## DATA PROVIDED:
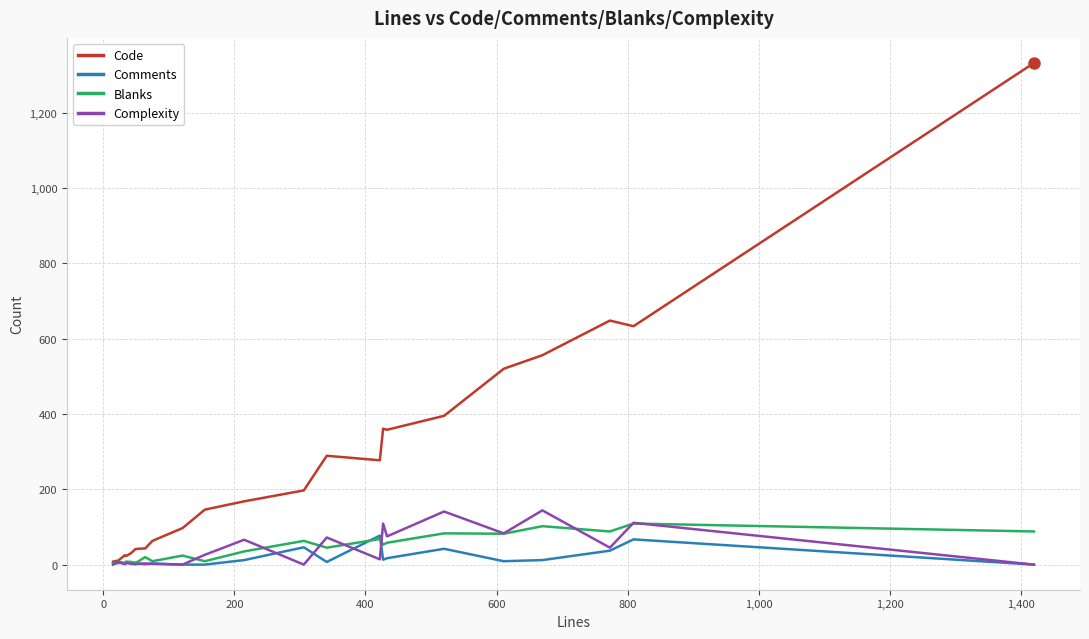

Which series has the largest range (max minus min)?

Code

* * *

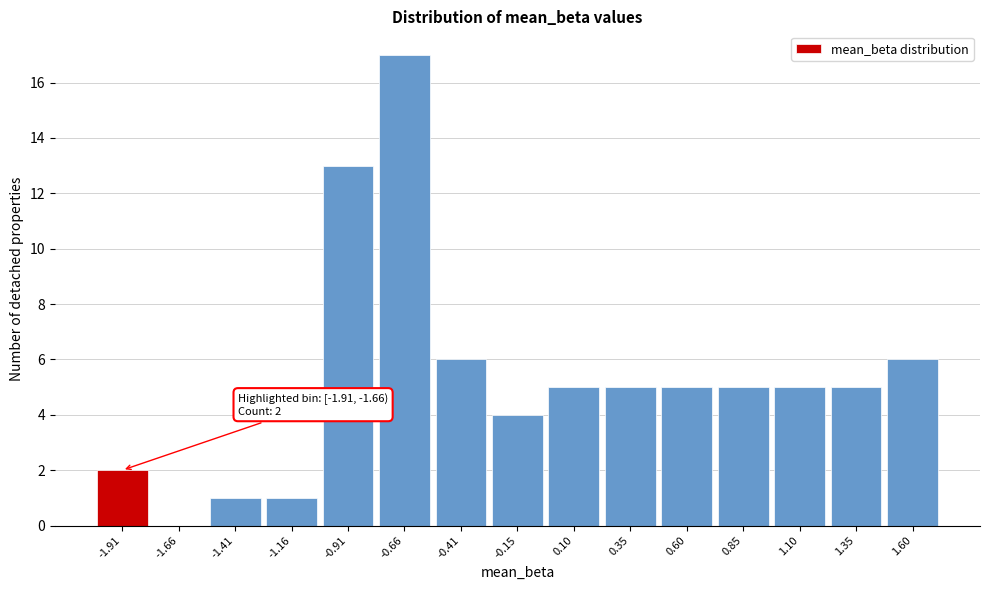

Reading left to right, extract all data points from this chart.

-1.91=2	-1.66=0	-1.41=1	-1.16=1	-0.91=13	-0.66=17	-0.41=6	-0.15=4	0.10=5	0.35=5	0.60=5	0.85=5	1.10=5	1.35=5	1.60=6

---

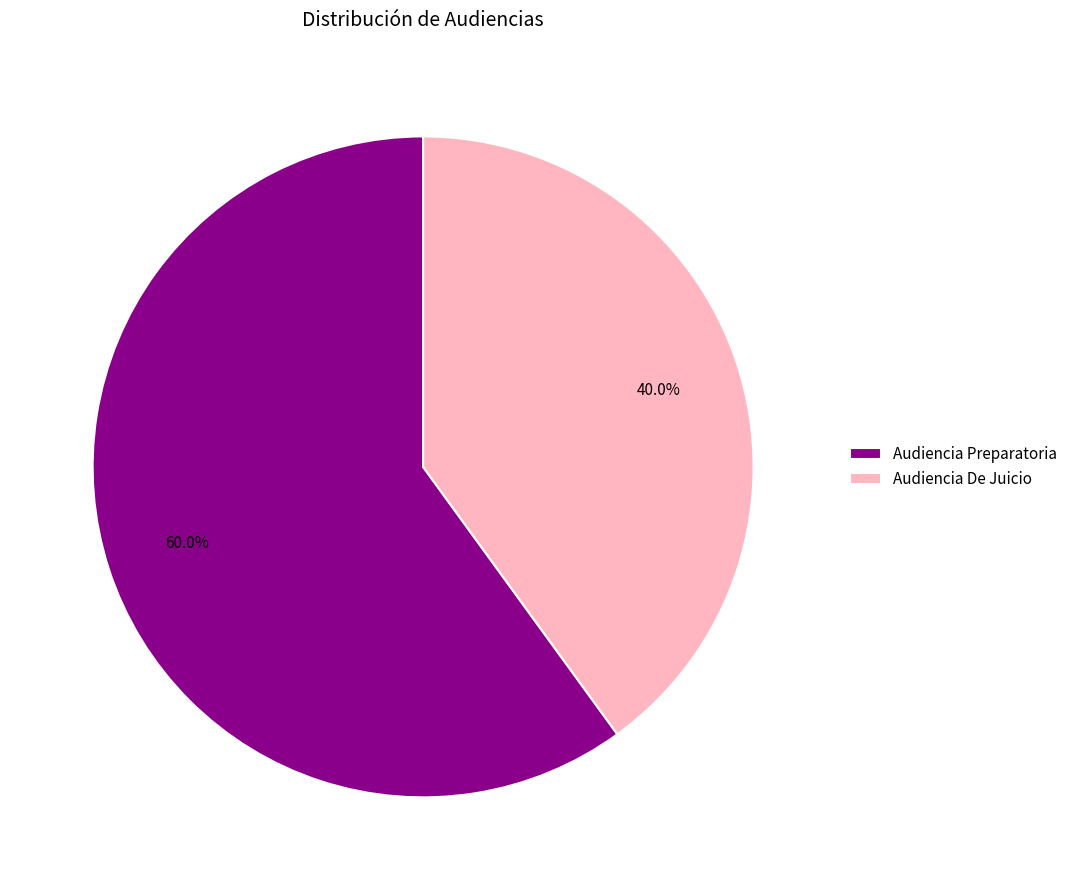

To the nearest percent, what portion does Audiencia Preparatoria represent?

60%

## TASK PROMPT:
Return each line from the records above that contains the word "series".

## TASK SOLUTION:
Which series has the largest range (max minus min)?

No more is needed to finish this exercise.